An additional piece of equipment you might like to consider would be a RO unit to produce your own RO water. As many marine specialist shops now sell RO water you can miss this out if you want, especially with smaller tanks were your water requirements won’t be that high (at the time of writing, including water for evaporation top up, you’d spend about the same on water over a two year period as it would cost you to buy a RO unit based on 5 gal/22.5l a fortnight – it’s your choice!).
To mix your water:
- Add the required amount of RO water to the bucket (making sure heater is fully immersed).
- After about 15 minutes turn the heater on and start agitating the water with your air pump/power head.
- When the water is up to a temperature of 25ºc add your salt. As a guide I suggest 35 grams/ litre e.g. 350 grams for 10 litres of water.
- Leave to mix for 24 hours before using (don’t forget to turn the heater off and make sure the element‘s had a chance to cool prior to emptying your bucket).
Doing the water change:
There are lots of different ways of doing a water change, as far as I’m concerned, if there are no apparent algae problems just syphon the water out into a bucket using a length of 12 mm flexible hose.
If there is an algae problem it can be useful to do the syphoning with a length of air-hose. Using air-hose slows down the rate at which you take water from the tank allowing you to take your time syphoning out pest algae, this is particularly useful if you are trying to eradicate green slime algae or red slime algae (cyano-bacteria) where the pest species has a tendency to coat the rocks, sand, and glass. In can sometimes be a good idea to use a cup or jug to scoop water from the surface of the aquarium, especially if you are having problems with bacterial or algal films forming on the surface. Though if you do have these films forming it would be better to determine why and then make any necessary alterations to cure the problem.
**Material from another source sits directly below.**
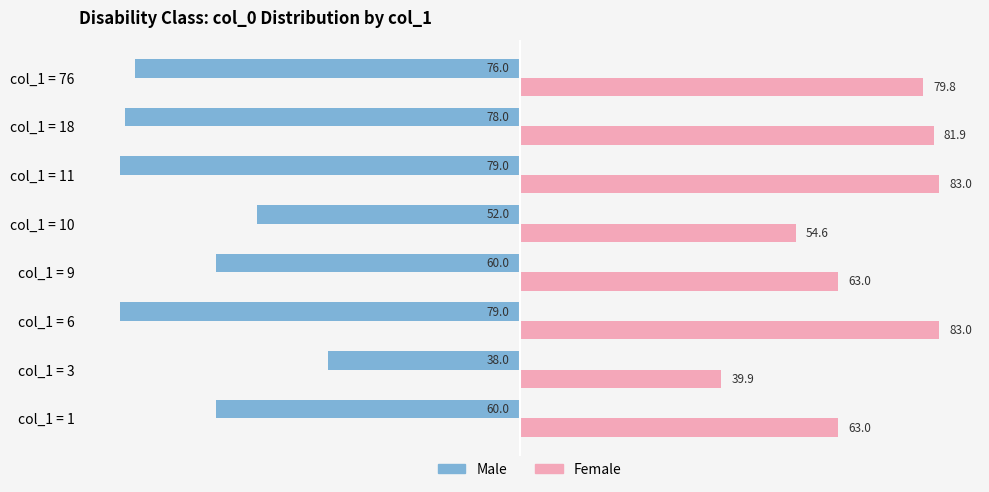

Which series has the widest spread of values?

Female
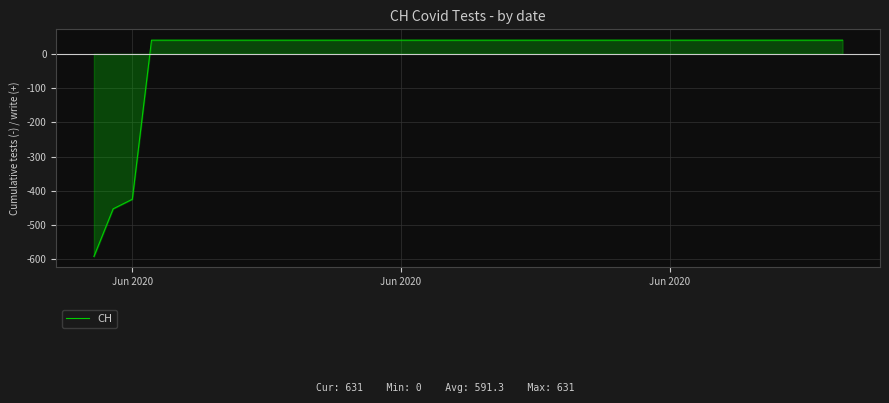

What is the maximum value shown in the chart?

39.7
When introducing the newly made up water – you did check the salinity first didn’t you? – Be careful to pour it in to a strong flow and not directly on to any of your corals. This is one of the pluses of having a sump; you can more or less just pour in the freshly made up water without worrying about this. After you’ve finished adding the new water it might be worth waiting 15 minutes or so to allow the water to mix, then double check the salinity in the aquarium, in case any adjustments need to be made. If the salinity is too high slowly add RO, say about a litre at a time maximum, again being careful not to pour directly on to a coral. If salinity is too low either mix up a small amount of water at a higher salinity and add that or if there’s only a small difference e.g. 1.024 when you want 1.025, let evaporation do the job for you, topping up with water of the required salinity at a later time to correct your water level.